In today’s on-line The Diplomat, Dr. Minxin Pei at the Claremont McKenna College notes the most recent fall in China’s GDP growth to 8.1%. According to Professor Pei, this drop below the prior 8.3% growth “means lower demand” in China, causing worsened future performance.
There is another view, which notes that the Chinese government’s forecast was for 7.5% growth, so the actual performance beat official expectations. How is that a negative? Furthermore, there is no other major economy in the world that is performing at China’s 8.1%. Even Germany, the growth champion of Europe, is utterly stagnant at .5% growth last month, which means that China’s economy is growing sixteen times the rate of Germany’s. China’s economy is growing four times faster than the U.S. Again, how is that a negative?
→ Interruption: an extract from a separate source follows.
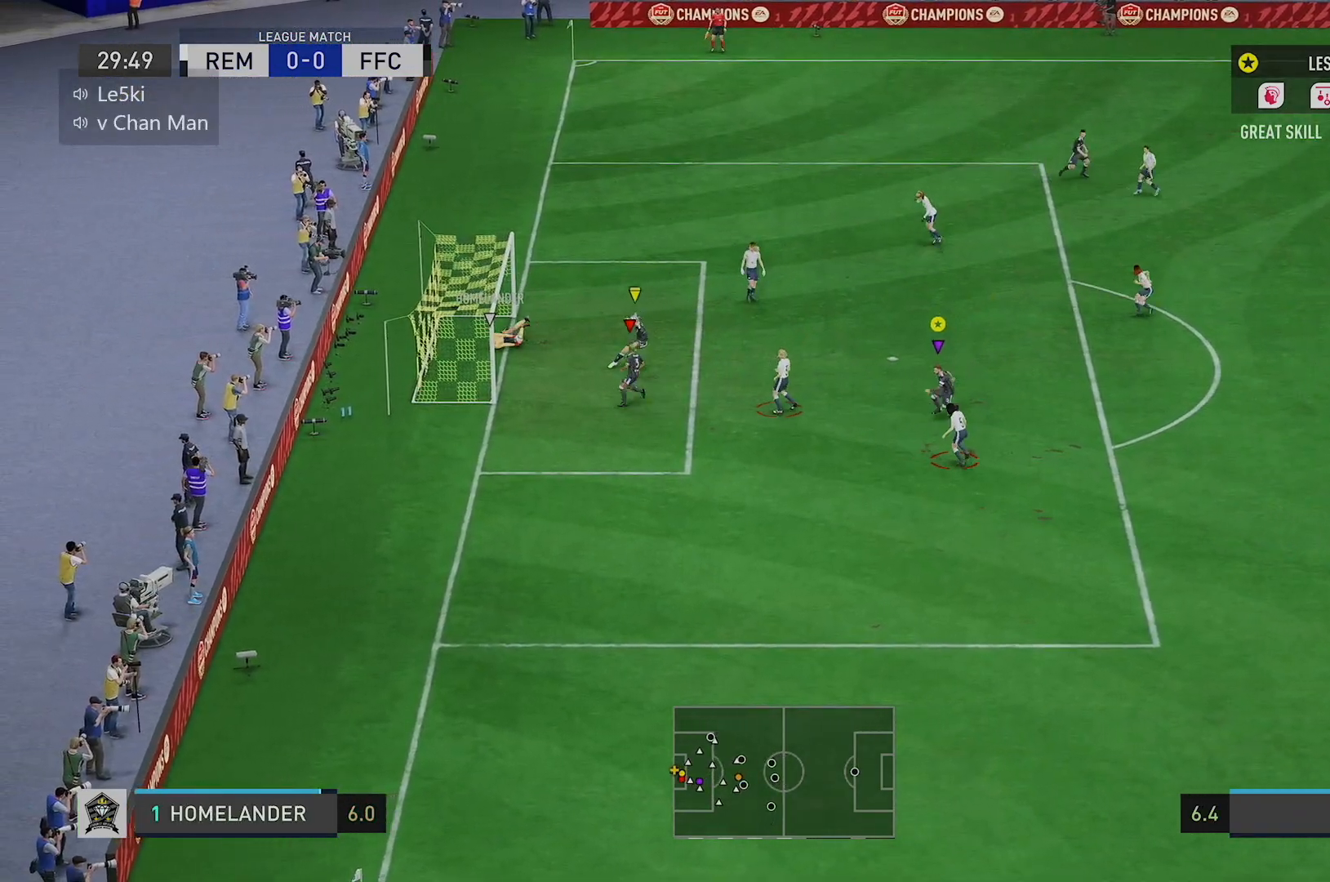
{"buttons": ["L2"], "left_stick": "right", "right_stick": "center", "events": [[101, "left_stick", "right"]]}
Not that there are not plenty of long-term, systemic problems in China’s economy. The SOE’s are rife with corruption and inefficiency, the banks are worse, and the economic model of market-Marxism or controlled-capitalism that the Chinese practice cannot endure, because there are so many internal contradictions. Still, the present growth is stellar despite all of the systemic problems. The Chinese can gaze out at Europe’s and America’s economic problems and give thanks they have theirs, not ours.
Dr. Pei’s critique is valuable for pointing out the many problems in China, but their fall in growth rate is not a problem, except to those whose views are colored by the personal psychology of Pessimism.